Figure 1.
Overall Structure of GrlR with Bound Ligand
(A) Ribbon diagram of monomer. The β-strands and the random coils/turns are depicted in light and dark green colors, respectively. The Triton-X100 molecule is bound in the hydrophobic pore of the eight-stranded β-barrel. The CPK model of the ligand is shown with oxygen and carbon atoms colored in red and grey, respectively.
(B) Ribbon diagram of the dimer. Monomer A is shown in red, monomer B in green. The dimeric interface residues, surface-exposed residues (EDED motif), and the ligand from both monomers are shown in ball and stick representation. This figure was drawn using Molscript and Raster3D [42,43].
Table 1.
Crystallographic Data and Refinement Statistics
Figure 2.
Stereo View of the β-Barrel and the Bound ligand
(A) Stereo view of the Cα trace of GrlR β-barrel shown in green, viewed from the top. The hydrophobic side chains of the residues from the pore region are shown in thick lines. The ball-and-stick representation of the Triton-X100 molecule at the center of the pore is shown. This figure was prepared by using Molscript and Raster3D [42,43].

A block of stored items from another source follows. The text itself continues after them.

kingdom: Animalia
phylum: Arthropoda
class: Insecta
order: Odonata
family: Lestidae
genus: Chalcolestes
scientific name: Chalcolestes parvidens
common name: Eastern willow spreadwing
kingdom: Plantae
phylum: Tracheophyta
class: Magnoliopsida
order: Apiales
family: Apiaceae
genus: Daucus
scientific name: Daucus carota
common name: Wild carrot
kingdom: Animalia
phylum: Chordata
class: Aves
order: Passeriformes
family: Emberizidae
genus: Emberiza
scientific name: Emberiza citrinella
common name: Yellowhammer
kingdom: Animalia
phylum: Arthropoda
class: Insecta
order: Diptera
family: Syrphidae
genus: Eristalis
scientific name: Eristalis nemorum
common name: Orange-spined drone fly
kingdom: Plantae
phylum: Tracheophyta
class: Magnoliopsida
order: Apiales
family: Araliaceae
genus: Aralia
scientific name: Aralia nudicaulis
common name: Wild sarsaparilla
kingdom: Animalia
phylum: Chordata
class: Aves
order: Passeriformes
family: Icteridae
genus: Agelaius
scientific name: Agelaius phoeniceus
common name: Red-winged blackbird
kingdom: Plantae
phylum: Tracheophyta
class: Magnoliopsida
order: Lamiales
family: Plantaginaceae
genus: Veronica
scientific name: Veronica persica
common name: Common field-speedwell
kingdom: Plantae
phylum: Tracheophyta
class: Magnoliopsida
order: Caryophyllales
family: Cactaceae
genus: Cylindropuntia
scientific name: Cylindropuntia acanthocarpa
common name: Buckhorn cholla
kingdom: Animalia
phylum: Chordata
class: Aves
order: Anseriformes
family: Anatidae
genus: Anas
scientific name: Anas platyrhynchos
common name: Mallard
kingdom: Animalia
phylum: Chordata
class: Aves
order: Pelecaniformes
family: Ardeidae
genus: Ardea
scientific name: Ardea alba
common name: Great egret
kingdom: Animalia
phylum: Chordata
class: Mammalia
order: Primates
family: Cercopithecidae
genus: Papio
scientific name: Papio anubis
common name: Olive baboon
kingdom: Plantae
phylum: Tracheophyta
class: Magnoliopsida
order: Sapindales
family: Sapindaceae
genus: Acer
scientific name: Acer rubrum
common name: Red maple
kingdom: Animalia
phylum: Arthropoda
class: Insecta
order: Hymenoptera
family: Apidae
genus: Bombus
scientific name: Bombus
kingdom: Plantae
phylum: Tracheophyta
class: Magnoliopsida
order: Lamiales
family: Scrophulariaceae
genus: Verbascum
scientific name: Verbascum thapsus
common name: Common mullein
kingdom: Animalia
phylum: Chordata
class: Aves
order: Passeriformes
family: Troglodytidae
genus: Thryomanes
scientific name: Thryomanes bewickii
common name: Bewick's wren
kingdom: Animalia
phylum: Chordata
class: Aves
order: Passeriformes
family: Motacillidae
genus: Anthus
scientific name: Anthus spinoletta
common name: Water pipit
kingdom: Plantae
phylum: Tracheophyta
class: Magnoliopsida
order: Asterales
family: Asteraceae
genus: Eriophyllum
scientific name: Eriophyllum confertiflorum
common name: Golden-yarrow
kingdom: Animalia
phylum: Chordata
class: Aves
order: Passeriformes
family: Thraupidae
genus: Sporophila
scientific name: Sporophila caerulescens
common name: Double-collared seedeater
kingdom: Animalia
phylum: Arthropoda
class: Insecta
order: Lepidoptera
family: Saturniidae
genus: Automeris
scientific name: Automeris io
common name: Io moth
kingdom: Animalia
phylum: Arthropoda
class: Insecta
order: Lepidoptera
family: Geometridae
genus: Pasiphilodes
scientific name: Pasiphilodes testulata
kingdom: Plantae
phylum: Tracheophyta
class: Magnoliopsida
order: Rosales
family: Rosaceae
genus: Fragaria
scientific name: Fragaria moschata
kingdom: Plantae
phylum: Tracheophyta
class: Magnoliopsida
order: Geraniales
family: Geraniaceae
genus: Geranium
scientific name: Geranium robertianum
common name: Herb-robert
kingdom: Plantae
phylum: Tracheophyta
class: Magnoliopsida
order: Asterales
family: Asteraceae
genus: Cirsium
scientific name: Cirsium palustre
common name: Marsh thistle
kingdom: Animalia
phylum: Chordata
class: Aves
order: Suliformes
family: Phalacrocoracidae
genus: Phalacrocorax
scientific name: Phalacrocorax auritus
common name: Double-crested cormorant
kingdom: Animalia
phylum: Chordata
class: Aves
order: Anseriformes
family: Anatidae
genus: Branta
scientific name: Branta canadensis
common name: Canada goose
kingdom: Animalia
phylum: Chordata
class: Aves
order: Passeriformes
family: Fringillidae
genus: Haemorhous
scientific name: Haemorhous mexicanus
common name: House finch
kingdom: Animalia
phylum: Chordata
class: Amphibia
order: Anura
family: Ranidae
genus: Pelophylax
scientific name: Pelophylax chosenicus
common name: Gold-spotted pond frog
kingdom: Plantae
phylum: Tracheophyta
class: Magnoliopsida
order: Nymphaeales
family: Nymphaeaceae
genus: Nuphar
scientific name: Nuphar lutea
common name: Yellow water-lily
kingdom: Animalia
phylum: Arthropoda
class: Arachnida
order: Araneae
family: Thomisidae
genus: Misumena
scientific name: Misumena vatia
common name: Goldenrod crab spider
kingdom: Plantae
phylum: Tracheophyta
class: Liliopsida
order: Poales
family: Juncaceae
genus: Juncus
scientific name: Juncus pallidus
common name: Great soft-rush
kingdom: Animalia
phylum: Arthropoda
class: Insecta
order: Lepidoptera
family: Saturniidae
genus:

(B) Simulated annealing Fo-Fc omit map in the pore region of GrlR. The bound triton molecule and all atoms within 2 Å of the triton molecule were omitted prior to refinement. The map contoured at a level of 3σ. This figure was prepared using PyMOL [44].
Figure 3.
The Electrostatic Surface Potential of GrlR Dimer
The surface-exposed (EDED) residues are labeled. It shows a strong negatively charged (red) patch from both EDED motifs of the monomers. The dotted line indicates the dimer interface. Blue represents a positive charge. This figure was prepared using GRASP [20].
Figure 4.
(A) SDS-PAGE gel showing the in vitro pull-down assay to demonstrate the binding of wild-type GrlR and EDED mutants to GrlA. Lane 1, molecular weight marker (MW); lane 2, GST; lane 3, E46A-D47A-E48A-D49A; lane 4, E46A-D47A-E48A; lane 5, wild-type GrlR; lane 6, E46A-D47A; lane 7, E48A; lane 8, D47A. The bands corresponding to GST-GrlA and GrlR were further identified by peptide mass finger printing. The staining was done using coomassie brilliant blue.
(B) SDS-PAGE gel showing the amount of native and mutant GrlR protein used for the in vitro pull-down assay. Lane 1, molecular weight marker; lane 2, E46A-D47A-E48A-D49A; lane 3, wild-type GrlR; lane 4, E46A-D47A-E48A; lane 5, E46A-D47A; lane 6, E48A; lane 7, D47A.
Figure 5.
General Secretion Profile of EHEC EDL933 Harboring pSA10-grlR and Expressing Wild-Type and Mutants of GrlR
Secreted proteins were concentrated from supernatants of bacterial culture grown in DMEM and resolved in 12% SDS-PAGE and stained with coomassie brilliant blue (upper panel). Western blot of EHEC total cell protein against 6His antibody (lower panel).